Tatsächlich ist die Behauptung, Houston und seine Mitstreiter
hätten erstmals Erkenntnisse über die erstaunliche
Bevölkerungszahl der Maya geliefert,
schlichtweg falsch. Auch ist Lidar keine völlig neue Technik. Seit
2009 wird damit im Maya-Tiefland, das
sich über die heutigen Staaten Mexiko, Guatemala, Belize und
Honduras erstreckt, gearbeitet. Erste Erkenntnisse über die hohe
Siedlungsdichte wurden von Arlen und Diane Chase von der
University of Las Vegas 2011
publiziert. Ihre Untersuchungen führten sie in Belize durch. Auch
in Mexiko und Honduras wird die Maya-Kultur seit einigen Jahren
mit Lidar-Scannern erforscht. Das alles macht den Bericht von
National Geographic nicht weniger relevant. Er ist - und das ist
spektakulär genug - ein weiteres Puzzlestück, das bestens zu der
These passt, die sich in den vergangenen zwei Jahrzehnten
allmählich zum wissenschaftlichen Konsens gemausert hat: Die
Geschichte des vorkolumbianischen Amerikas muss komplett neu
geschrieben werden.
Auch deshalb, weil sie nie wirklich existierte. Bis zum Ende des
20. Jahrhunderts war diese Historie im
Grunde eine einzige Forschungslücke. Aber gerade das mache die
Alt-Amerikanistik so faszinierend, findet Grube. "In der
Geschichte Europas sind die wichtigsten Pflöcke längst
eingeschlagen, in Amerika betreiben wir noch Grundlagenforschung."

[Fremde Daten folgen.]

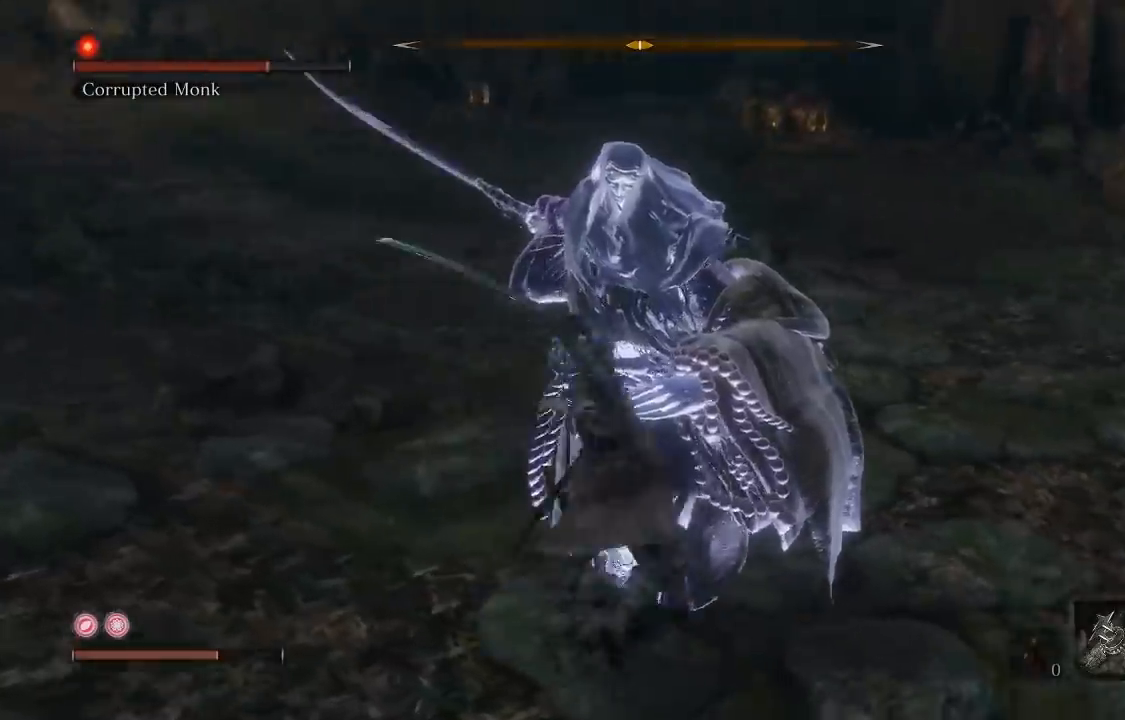
{"buttons": [], "left_stick": "up-left", "right_stick": "center", "events": [[83, "R1", "down"], [150, "left_stick", "up-left"], [167, "right_stick", "center"], [183, "R1", "up"]]}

Einig sind sich die meisten zeitgenössischen Grundlagenforscher
darüber, dass der amerikanische Kontinent vor 1492 unermesslich geschäftiger, dichter
besiedelt und weiter entwickelt war als 500
Jahre lang behauptet und gerne geglaubt wurde.
Alles "edle Wilde" damals? Das stimmt keineswegs
Grube und sein Kollege Simon Martin publizierten im Jahr 2000 ein Standardwerk zur Blütezeit der
Maya-Kultur zwischen dem vierten und achten Jahrhundert. Darin
beschreiben sie eine Welt aus Stadtstaaten, deren politische
Landschaft und religiöse Mythen sich in vieler Hinsicht mit dem
antiken Griechenland vergleichen lassen. Die Maya hatten eine voll
entwickelte Schrift, einen komplexen Kalender, sie rechneten mit
der Null, betrieben intensive Landwirtschaft und führten
untereinander Kriege wie Athen gegen Sparta. Die von Houston
angegebene Gesamtbevölkerungszahl des Maya-Tieflandes von 15 bis 20
Millionen Menschen hält Grube für gewagt. Noch sei es zu früh,
eine seriöse Schätzung abzugeben, aber er stimmt mit Charles Mann
darüber ein, dass es sich um das am dichtesten besiedelte Gebiet
der damaligen Zeit gehandelt haben könnte. Es ist so gesehen
geradezu bizarr, von einer Alten Welt und einer Neuen Welt
zu sprechen.
Dass es im präkolumbianischen Amerika riesige Metropolen gab wie
Teotihuacán im mexikanischen Hochland (150
000 bis 200 000 Einwohner),
steht außer Frage. Die neueren Schätzungen zur ursprünglichen
Bevölkerungsdichte des Kontinents beziehen sich aber nicht nur auf
die bekannten Hochkulturen der Maya, der Inka und der Azteken.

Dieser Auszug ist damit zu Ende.